> **Selected excerpt**
________________________

No Religion Higher Than Truth; or, Why Theosophy Matters

No Religion Higher Than Truth; or, Why Theosophy Matters June 30, 2017

Theosophy is (a) a fringe esoteric/religious movement founded in the 1870s, one of many such marginal sects; or (b) the indispensable key to understanding Western culture in the early twentieth century. I can make a case for either of these extreme statements, but the arguments for (b) are much stronger than you might think.

I have argued for Theosophy’s role in raising awareness of the significance of alternative Jewish and Christian scriptures. But if you are interested in the years between roughly the 1890s and the 1930s and you are investigating Western literature, visual art, music, film, design, architecture, educational theory, psychology, or generally “culture,” you will come across references to Theosophical interests far more frequently and systematically than you might expect. That statement applies across Continental Europe, as well as the Anglo-American world. When I was writing my book on the First World War era, The Great and Holy War (2014), it was wearying to find so very many references to Theosophical concerns – among American and British novelists, French and German artists, Russian generals and German politicians, and so many others, Modernists of all kinds and shades.

________________________

> **Input data**

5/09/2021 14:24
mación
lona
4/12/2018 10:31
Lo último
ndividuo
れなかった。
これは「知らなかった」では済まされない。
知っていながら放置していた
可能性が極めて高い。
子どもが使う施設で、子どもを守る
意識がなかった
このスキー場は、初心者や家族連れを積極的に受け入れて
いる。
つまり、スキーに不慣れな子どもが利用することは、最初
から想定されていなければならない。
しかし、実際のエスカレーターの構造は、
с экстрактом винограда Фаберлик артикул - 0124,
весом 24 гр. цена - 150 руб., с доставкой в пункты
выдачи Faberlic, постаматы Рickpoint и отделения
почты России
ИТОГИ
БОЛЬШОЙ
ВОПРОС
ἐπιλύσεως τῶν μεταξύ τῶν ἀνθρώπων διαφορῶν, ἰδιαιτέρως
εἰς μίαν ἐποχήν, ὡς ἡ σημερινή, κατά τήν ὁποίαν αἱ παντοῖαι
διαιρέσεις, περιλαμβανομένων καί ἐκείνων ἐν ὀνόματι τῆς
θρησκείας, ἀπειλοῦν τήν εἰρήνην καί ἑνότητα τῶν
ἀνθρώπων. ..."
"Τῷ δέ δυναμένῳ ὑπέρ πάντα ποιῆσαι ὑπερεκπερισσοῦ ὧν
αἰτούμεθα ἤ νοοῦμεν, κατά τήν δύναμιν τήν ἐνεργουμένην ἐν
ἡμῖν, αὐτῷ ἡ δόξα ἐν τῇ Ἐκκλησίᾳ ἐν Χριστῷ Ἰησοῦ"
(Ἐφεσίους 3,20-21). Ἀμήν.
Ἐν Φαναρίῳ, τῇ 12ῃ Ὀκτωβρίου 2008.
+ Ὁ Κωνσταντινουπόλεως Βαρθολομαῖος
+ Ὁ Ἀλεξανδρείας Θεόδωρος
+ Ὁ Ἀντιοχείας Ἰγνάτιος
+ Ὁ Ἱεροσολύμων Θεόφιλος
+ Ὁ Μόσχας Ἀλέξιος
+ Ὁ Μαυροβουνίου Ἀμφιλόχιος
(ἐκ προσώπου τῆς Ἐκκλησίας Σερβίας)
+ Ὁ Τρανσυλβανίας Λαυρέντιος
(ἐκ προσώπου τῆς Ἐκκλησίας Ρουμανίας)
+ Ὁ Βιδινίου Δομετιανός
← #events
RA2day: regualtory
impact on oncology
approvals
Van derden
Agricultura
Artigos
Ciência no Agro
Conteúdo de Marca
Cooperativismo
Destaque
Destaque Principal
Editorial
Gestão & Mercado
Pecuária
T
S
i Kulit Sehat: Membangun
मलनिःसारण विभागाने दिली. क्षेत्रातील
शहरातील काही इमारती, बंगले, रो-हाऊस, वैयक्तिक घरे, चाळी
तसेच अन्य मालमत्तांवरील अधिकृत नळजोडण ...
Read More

________________________

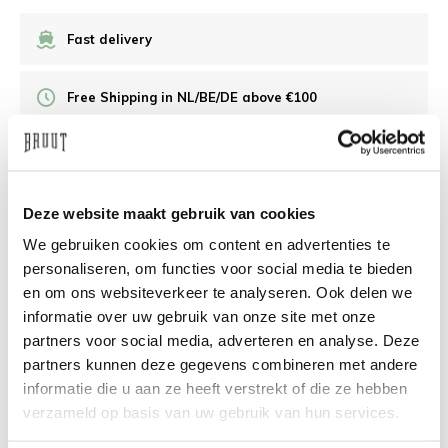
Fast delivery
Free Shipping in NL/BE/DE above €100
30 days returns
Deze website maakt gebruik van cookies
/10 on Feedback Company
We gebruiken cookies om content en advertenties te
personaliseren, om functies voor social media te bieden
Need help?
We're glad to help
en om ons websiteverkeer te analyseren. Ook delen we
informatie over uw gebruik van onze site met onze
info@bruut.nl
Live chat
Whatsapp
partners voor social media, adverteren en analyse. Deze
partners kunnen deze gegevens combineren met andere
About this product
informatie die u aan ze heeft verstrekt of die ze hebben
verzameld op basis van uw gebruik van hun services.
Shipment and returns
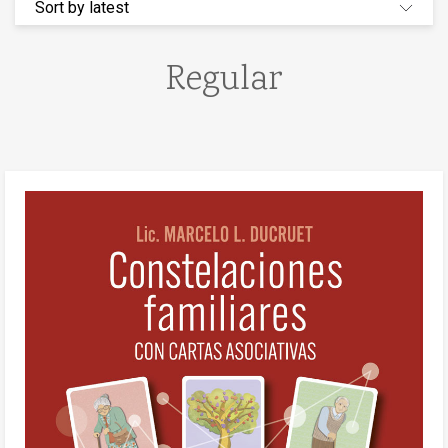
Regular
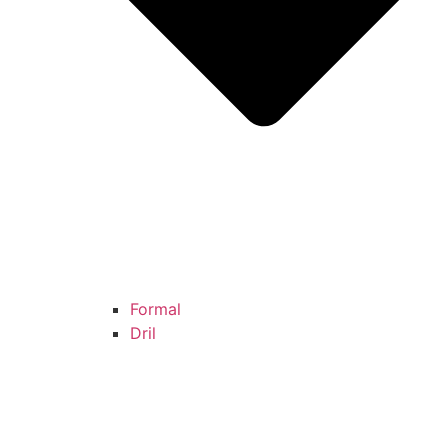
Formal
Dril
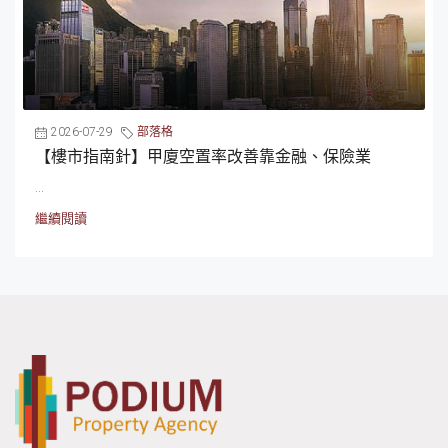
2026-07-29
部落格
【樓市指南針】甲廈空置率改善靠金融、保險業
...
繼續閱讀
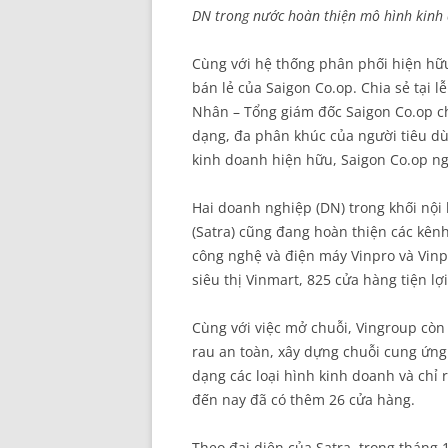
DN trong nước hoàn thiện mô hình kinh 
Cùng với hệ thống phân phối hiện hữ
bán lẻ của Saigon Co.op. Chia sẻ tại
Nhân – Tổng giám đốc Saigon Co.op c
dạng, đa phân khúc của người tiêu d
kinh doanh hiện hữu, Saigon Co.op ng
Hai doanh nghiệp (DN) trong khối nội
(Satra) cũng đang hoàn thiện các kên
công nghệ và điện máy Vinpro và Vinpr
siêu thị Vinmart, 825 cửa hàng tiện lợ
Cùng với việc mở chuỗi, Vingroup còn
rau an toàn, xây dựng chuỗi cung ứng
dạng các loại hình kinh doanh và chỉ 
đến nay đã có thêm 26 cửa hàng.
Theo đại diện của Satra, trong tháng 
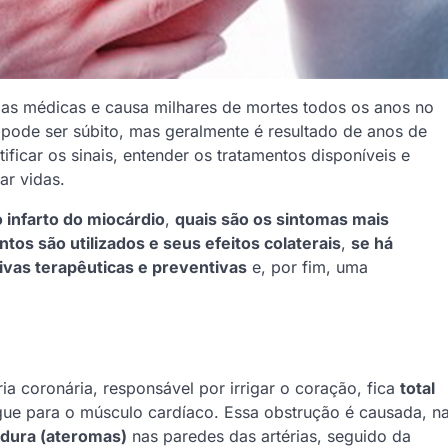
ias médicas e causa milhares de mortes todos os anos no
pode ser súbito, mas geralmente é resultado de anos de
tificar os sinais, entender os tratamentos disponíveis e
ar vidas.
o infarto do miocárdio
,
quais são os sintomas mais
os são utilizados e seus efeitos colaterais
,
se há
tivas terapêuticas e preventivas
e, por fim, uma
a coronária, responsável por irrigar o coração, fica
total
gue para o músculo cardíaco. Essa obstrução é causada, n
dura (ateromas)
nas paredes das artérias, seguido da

________________________

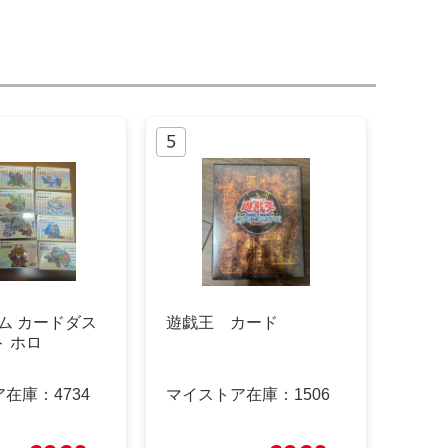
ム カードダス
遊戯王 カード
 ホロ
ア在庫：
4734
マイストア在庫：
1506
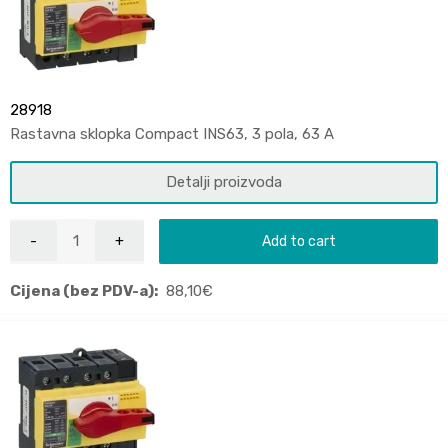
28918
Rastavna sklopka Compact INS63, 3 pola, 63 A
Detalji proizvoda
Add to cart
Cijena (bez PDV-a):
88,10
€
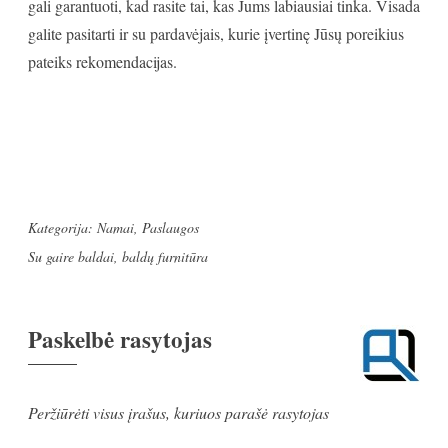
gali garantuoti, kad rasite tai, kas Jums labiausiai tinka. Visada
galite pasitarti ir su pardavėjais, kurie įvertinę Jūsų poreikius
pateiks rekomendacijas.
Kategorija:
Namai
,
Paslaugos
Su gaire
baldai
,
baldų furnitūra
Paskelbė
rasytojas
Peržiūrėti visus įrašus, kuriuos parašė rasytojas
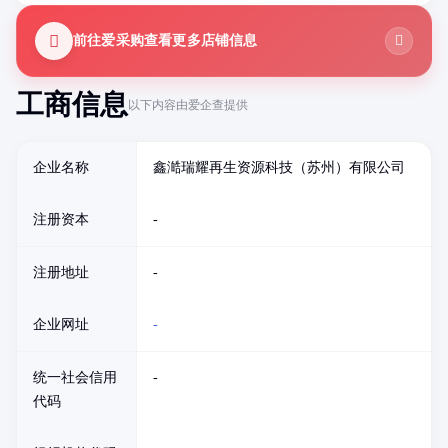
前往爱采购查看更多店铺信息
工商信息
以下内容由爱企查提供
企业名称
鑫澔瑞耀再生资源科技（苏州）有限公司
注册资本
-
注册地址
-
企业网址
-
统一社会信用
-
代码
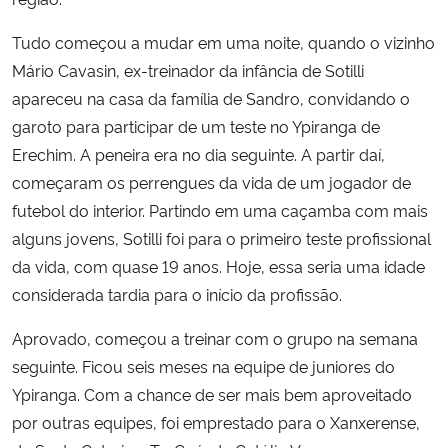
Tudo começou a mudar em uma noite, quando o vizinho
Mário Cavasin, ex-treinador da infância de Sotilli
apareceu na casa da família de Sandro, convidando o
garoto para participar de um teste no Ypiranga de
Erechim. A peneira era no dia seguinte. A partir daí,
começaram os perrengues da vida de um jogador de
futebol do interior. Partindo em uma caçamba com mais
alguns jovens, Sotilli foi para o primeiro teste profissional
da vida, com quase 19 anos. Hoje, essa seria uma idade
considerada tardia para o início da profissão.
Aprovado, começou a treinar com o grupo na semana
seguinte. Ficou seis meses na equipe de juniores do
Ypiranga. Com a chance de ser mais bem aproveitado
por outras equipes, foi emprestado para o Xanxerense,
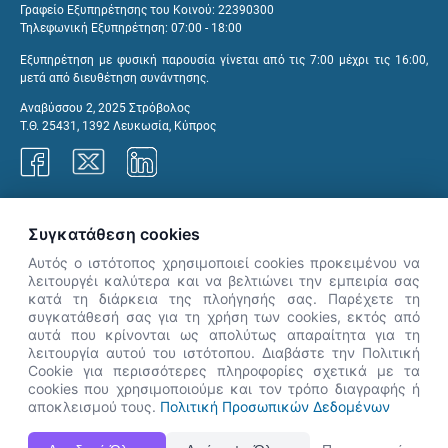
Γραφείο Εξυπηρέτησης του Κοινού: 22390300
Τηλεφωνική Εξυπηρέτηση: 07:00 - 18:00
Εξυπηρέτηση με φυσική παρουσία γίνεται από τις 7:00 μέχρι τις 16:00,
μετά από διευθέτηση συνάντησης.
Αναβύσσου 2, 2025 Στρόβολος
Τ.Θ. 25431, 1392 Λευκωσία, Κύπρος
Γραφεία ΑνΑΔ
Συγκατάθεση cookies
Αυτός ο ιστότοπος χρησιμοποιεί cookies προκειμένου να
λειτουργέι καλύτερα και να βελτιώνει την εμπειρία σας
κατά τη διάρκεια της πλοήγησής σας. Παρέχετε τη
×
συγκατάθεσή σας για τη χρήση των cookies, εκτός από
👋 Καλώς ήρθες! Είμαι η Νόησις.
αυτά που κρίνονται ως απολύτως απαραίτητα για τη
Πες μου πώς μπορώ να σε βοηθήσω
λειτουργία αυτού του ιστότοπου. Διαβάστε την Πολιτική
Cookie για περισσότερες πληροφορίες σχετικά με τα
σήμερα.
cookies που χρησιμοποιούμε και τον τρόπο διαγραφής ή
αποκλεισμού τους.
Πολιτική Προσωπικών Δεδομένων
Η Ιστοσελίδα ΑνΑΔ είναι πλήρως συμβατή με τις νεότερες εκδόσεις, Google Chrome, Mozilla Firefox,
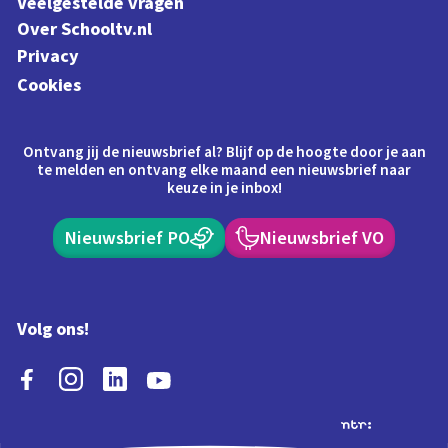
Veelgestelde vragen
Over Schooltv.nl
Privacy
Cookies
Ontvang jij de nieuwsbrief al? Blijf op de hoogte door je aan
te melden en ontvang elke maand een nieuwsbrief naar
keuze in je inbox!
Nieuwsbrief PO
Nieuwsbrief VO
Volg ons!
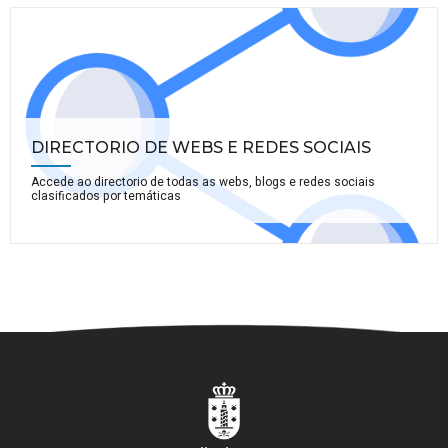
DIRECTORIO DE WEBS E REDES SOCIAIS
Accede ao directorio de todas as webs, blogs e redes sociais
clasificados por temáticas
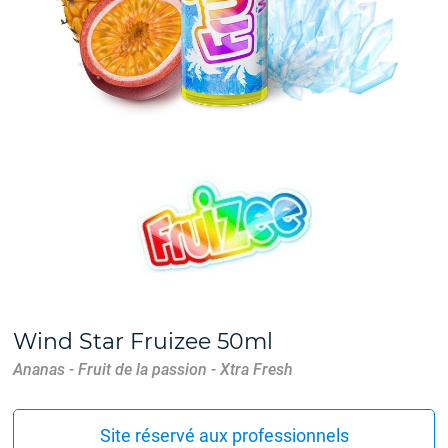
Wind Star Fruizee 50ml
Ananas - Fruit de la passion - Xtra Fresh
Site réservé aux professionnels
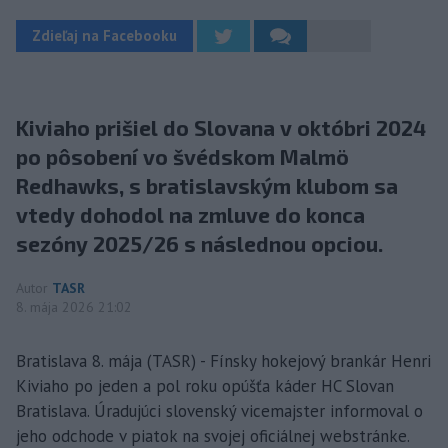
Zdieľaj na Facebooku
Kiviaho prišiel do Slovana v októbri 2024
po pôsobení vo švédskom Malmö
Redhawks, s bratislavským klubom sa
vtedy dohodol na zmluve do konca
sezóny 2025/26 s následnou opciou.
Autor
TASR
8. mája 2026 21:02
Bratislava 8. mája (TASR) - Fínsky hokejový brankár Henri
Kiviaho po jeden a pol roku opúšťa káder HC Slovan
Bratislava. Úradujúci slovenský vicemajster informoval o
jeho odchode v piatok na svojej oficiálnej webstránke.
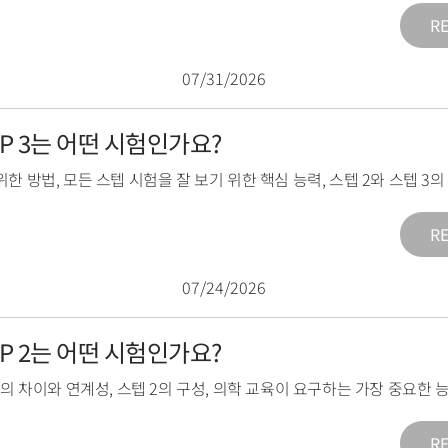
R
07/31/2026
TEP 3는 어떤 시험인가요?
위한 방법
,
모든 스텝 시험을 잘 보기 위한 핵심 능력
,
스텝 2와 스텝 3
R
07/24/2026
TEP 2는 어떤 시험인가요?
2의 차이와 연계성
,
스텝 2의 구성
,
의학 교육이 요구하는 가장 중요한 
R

________________________

> **Required action A**
Could you quote the Theosophy piece, starting at the words "Theosophy is (a)" and ending after "you might think."?
> **Required action B**
Can you rewrite the rows from the line that contains "Γραφείο Εξυπηρέτησης του Κοινού: 22390300" through the line that contains "Η Ιστοσελίδα ΑνΑΔ", putting "Λατσιά" in place of "Στρόβολος" and leaving everything else the same?

> **Exercise result A**
Theosophy is (a) a fringe esoteric/religious movement founded in the 1870s, one of many such marginal sects; or (b) the indispensable key to understanding Western culture in the early twentieth century. I can make a case for either of these extreme statements, but the arguments for (b) are much stronger than you might think.

> **Exercise result B**
Γραφείο Εξυπηρέτησης του Κοινού: 22390300
Τηλεφωνική Εξυπηρέτηση: 07:00 - 18:00
Εξυπηρέτηση με φυσική παρουσία γίνεται από τις 7:00 μέχρι τις 16:00,
μετά από διευθέτηση συνάντησης.
Αναβύσσου 2, 2025 Λατσιά
Τ.Θ. 25431, 1392 Λευκωσία, Κύπρος
Γραφεία ΑνΑΔ
Συγκατάθεση cookies
Αυτός ο ιστότοπος χρησιμοποιεί cookies προκειμένου να
λειτουργέι καλύτερα και να βελτιώνει την εμπειρία σας
κατά τη διάρκεια της πλοήγησής σας. Παρέχετε τη
×
συγκατάθεσή σας για τη χρήση των cookies, εκτός από
👋 Καλώς ήρθες! Είμαι η Νόησις.
αυτά που κρίνονται ως απολύτως απαραίτητα για τη
Πες μου πώς μπορώ να σε βοηθήσω
λειτουργία αυτού του ιστότοπου. Διαβάστε την Πολιτική
Cookie για περισσότερες πληροφορίες σχετικά με τα
σήμερα.
cookies που χρησιμοποιούμε και τον τρόπο διαγραφής ή
αποκλεισμού τους.
Πολιτική Προσωπικών Δεδομένων
Η Ιστοσελίδα ΑνΑΔ είναι πλήρως συμβατή με τις νεότερες εκδόσεις, Google Chrome, Mozilla Firefox,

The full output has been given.